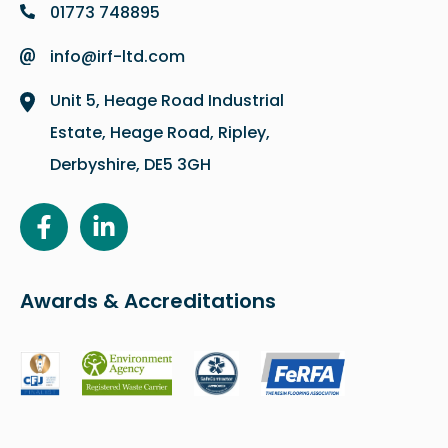
01773 748895
info@irf-ltd.com
Unit 5, Heage Road Industrial
Estate, Heage Road, Ripley,
Derbyshire, DE5 3GH
Awards & Accreditations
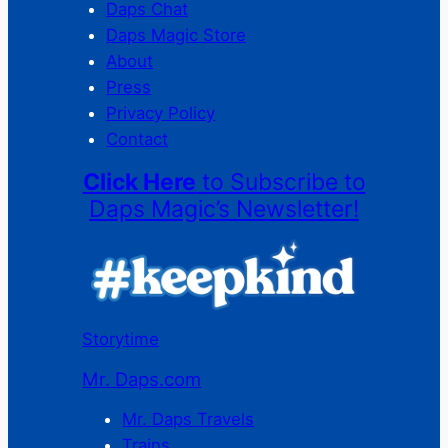
Daps Chat
Daps Magic Store
About
Press
Privacy Policy
Contact
Click Here
to Subscribe to
Daps Magic’s Newsletter!
Storytime
Mr. Daps.com
Mr. Daps Travels
Trains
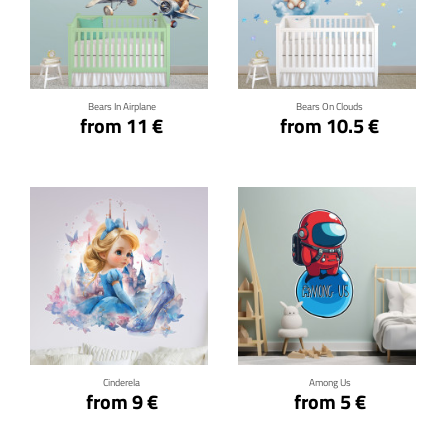
Click for details
Click for details
Bears In Airplane
Bears On Clouds
from 11 €
from 10.5 €
Click for details
Click for details
Cinderela
Among Us
from 9 €
from 5 €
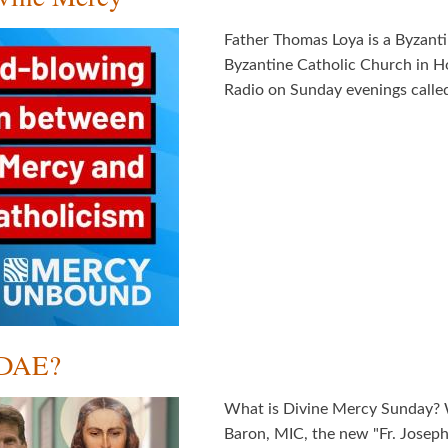
Father Thomas Loya is a Byzanti
Byzantine Catholic Church in H
Radio on Sunday evenings called,
NDAE?
What is Divine Mercy Sunday?
Baron, MIC, the new "Fr. Joseph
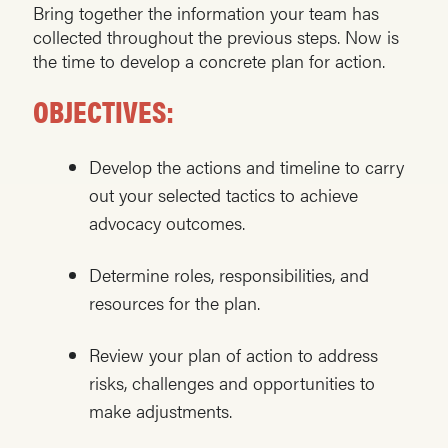
Bring together the information your team has
collected throughout the previous steps. Now is
the time to develop a concrete plan for action.
OBJECTIVES:
Develop the actions and timeline to carry
out your selected tactics to achieve
advocacy outcomes.
Determine roles, responsibilities, and
resources for the plan.
Review your plan of action to address
risks, challenges and opportunities to
make adjustments.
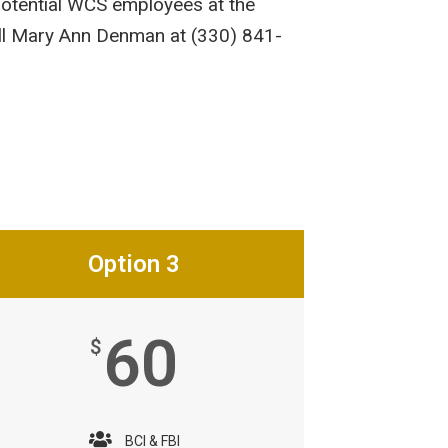
potential WCS employees at the
all Mary Ann Denman at (330) 841-
Option 3
60
$
BCI & FBI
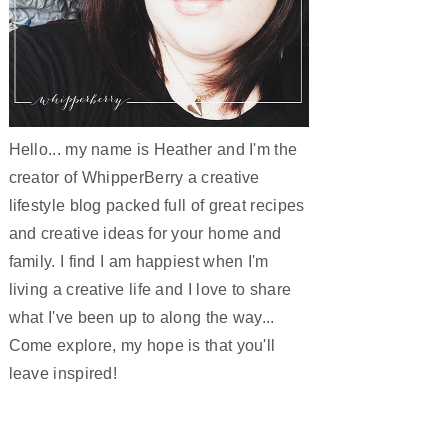
Hello... my name is Heather and I'm the
creator of WhipperBerry a creative
lifestyle blog packed full of great recipes
and creative ideas for your home and
family. I find I am happiest when I'm
living a creative life and I love to share
what I've been up to along the way...
Come explore, my hope is that you'll
leave inspired!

= = = =

TASK DIRECTIONS —
The required output is each line above restated verbatim, with all images omitted.

REPLY TO THE EXERCISE —
01773 748895
info@irf-ltd.com
Unit 5, Heage Road Industrial
Estate, Heage Road, Ripley,
Derbyshire, DE5 3GH
Awards & Accreditations
Daps Chat
Daps Magic Store
About
Press
Privacy Policy
Contact
Click Here
to Subscribe to
Daps Magic’s Newsletter!
Storytime
Mr. Daps.com
Mr. Daps Travels
Trains
Click for details
Click for details
Bears In Airplane
Bears On Clouds
from 11 €
from 10.5 €
Click for details
Click for details
Cinderela
Among Us
from 9 €
from 5 €
Father Thomas Loya is a Byzanti
Byzantine Catholic Church in H
Radio on Sunday evenings called,
NDAE?
What is Divine Mercy Sunday?
Baron, MIC, the new "Fr. Joseph
Bring together the information your team has
collected throughout the previous steps. Now is
the time to develop a concrete plan for action.
OBJECTIVES:
Develop the actions and timeline to carry
out your selected tactics to achieve
advocacy outcomes.
Determine roles, responsibilities, and
resources for the plan.
Review your plan of action to address
risks, challenges and opportunities to
make adjustments.
potential WCS employees at the
all Mary Ann Denman at (330) 841-
Option 3
60
$
BCI & FBI
Hello... my name is Heather and I'm the
creator of WhipperBerry a creative
lifestyle blog packed full of great recipes
and creative ideas for your home and
family. I find I am happiest when I'm
living a creative life and I love to share
what I've been up to along the way...
Come explore, my hope is that you'll
leave inspired!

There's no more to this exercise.